*Records from a data source*:
************
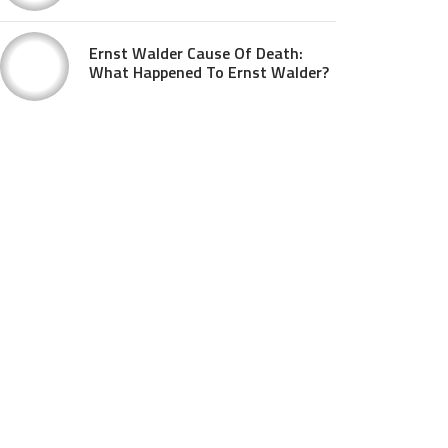
Ernst Walder Cause Of Death:
What Happened To Ernst Walder?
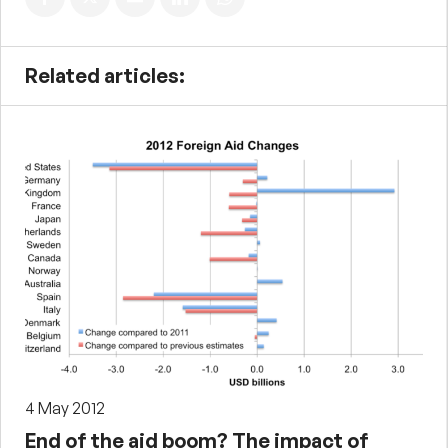
Related articles:
4 May 2012
End of the aid boom? The impact of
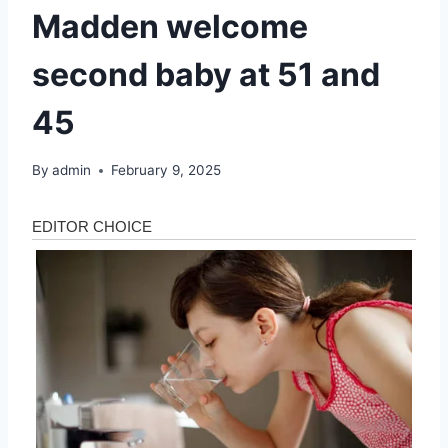
Madden welcome
second baby at 51 and
45
By
admin
February 9, 2025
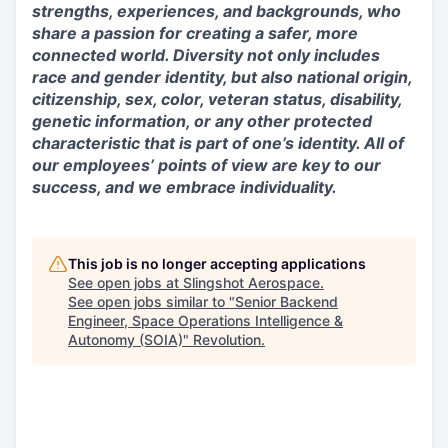
strengths, experiences, and backgrounds, who
share a passion for creating a safer, more
connected world. Diversity not only includes
race and gender identity, but also national origin,
citizenship, sex, color, veteran status, disability,
genetic information, or any other protected
characteristic that is part of one’s identity. All of
our employees’ points of view are key to our
success, and we embrace individuality.
This job is no longer accepting applications
See open jobs at
Slingshot Aerospace
.
See open jobs similar to "
Senior Backend
Engineer, Space Operations Intelligence &
Autonomy (SOIA)
"
Revolution
.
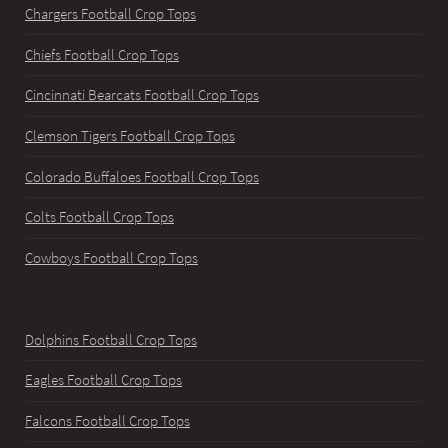
Chargers Football Crop Tops
Chiefs Football Crop Tops
Cincinnati Bearcats Football Crop Tops
Clemson Tigers Football Crop Tops
Colorado Buffaloes Football Crop Tops
Colts Football Crop Tops
Cowboys Football Crop Tops
Dolphins Football Crop Tops
Eagles Football Crop Tops
Falcons Football Crop Tops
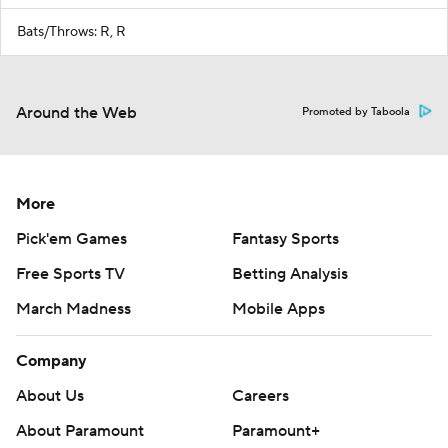
Bats/Throws: R, R
Around the Web
Promoted by Taboola
More
Pick'em Games
Fantasy Sports
Free Sports TV
Betting Analysis
March Madness
Mobile Apps
Company
About Us
Careers
About Paramount
Paramount+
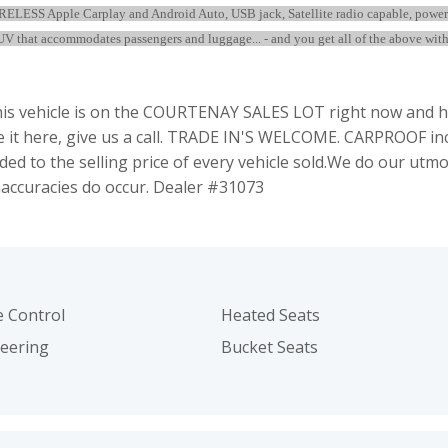
WIRELESS Apple Carplay and Android Auto, USB jack, Satellite radio capable, powe
V that accommodates passengers and luggage... - and you get all of the above with 
 vehicle is on the COURTENAY SALES LOT right now and hu
see it here, give us a call. TRADE IN'S WELCOME. CARPROOF i
ed to the selling price of every vehicle sold.We do our utmo
naccuracies do occur. Dealer #31073
e Control
Heated Seats
teering
Bucket Seats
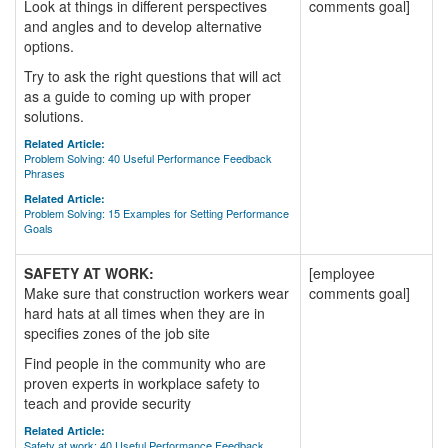
Look at things in different perspectives
comments goal]
and angles and to develop alternative
options.
Try to ask the right questions that will act
as a guide to coming up with proper
solutions.
Related Article:
Problem Solving: 40 Useful Performance Feedback
Phrases
Related Article:
Problem Solving: 15 Examples for Setting Performance
Goals
SAFETY AT WORK:
[employee
Make sure that construction workers wear
comments goal]
hard hats at all times when they are in
specifies zones of the job site
Find people in the community who are
proven experts in workplace safety to
teach and provide security
Related Article:
Safety at work: 40 Useful Performance Feedback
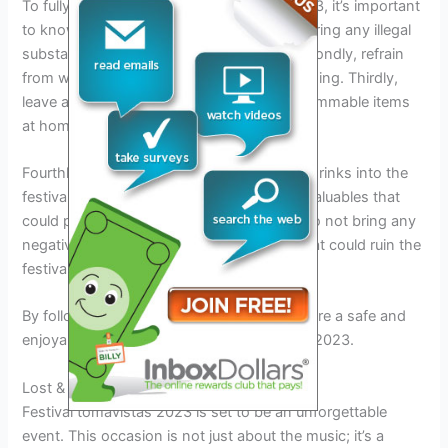
To fully enjoy the festival tomavistas in 2023, it’s important
to know what not to bring. Firstly, do not bring any illegal
substances or weapons to the festival. Secondly, refrain
from wearing provocative or offensive clothing. Thirdly,
leave any glass containers, fireworks, or flammable items
at home.
Fourthly, do not bring any outside food or drinks into the
festival grounds. Fifthly, do not bring any valuables that
could potentially be lost or stolen. Lastly, do not bring any
negative attitudes or disruptive behavior that could ruin the
festival experience for others.
By following these guidelines, you can ensure a safe and
enjoyable time at the festival tomavistas in 2023.
Lost & Found
Festival tomavistas 2023 is set to be an unforgettable
event. This occasion is not just about the music; it’s a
************
*What you should do*:
The total, and nothing more: how many lines in the entries contain "that"?

*Exercise result*:
6